Is using futures::future::select_all the right tool for that? I came up with something like this (I'll need to use idx to figure out which worker to restart)
async fn supervisor() {
let w1 = tokio::spawn(async { worker("wrk1").await; });
let w2 = tokio::spawn(async { worker("wrk2").await; });
let mut workers = vec![w1, w2];
loop {
let supervisor = futures::future::select_all(workers);
workers = match supervisor.await {
(Err(_), _idx, mut workers) => {
let restarted = tokio::spawn(async { worker("wrk1").await; });
workers.push(restarted);
workers
},
(Ok(_), _, _) => {
// TODO: should not happen, just return an empty vec for now
vec![]
}
}
}
}
Do you have an example you could give?
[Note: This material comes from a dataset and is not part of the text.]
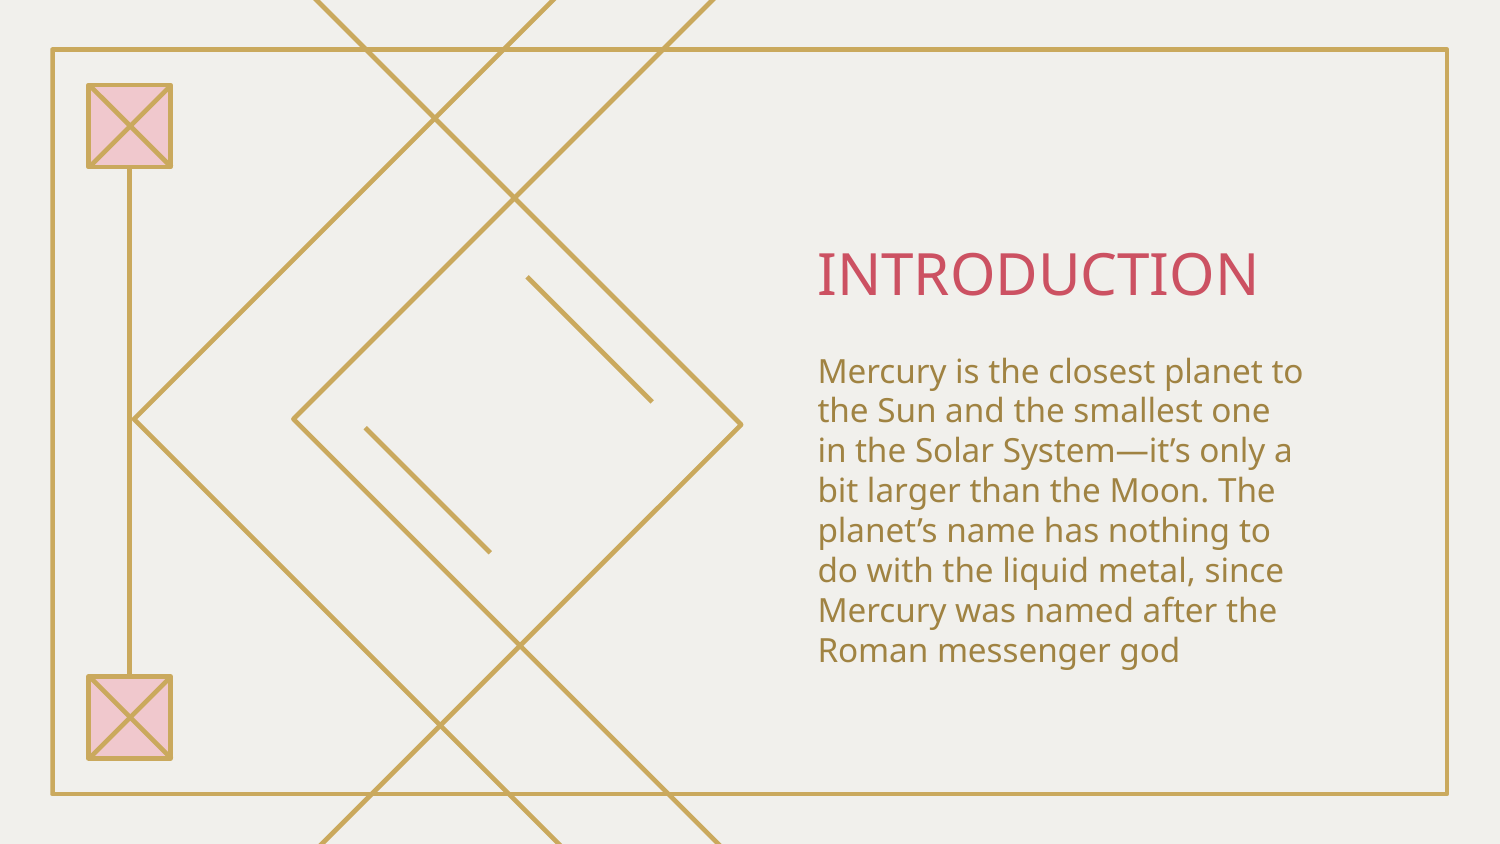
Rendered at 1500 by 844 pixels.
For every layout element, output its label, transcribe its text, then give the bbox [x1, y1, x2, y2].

title INTRODUCTION [802, 230, 1366, 322]
list Mercury is the closest planet to the Sun and the smallest one in the Solar System—it’s only a bit larger than the Moon. The planet’s name has nothing to do with the liquid metal, since Mercury was named after the Roman messenger god [802, 334, 1324, 666]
Coming from Erlang/Elixir, it seems you’d want some supervisor which know which children (tasks) it manages.
In the case of system shutdown you probably want to shut things down in a particular order (stop accepting new web requests, allow any background work to finish, then shutdown the database pool).
Would be nice to see a code example for this pattern.
loop {
let res = tokio::spawn(your_fallible_task()).await;
match res {
Ok(output) => { /* handle successfull exit */ },
Err(err) if err.is_panic() => { /* handle panic in task, e.g. by going around loop to restart task */ },
Err(err) => { /* handle other errors (mainly runtime shutdown) */ },
}
}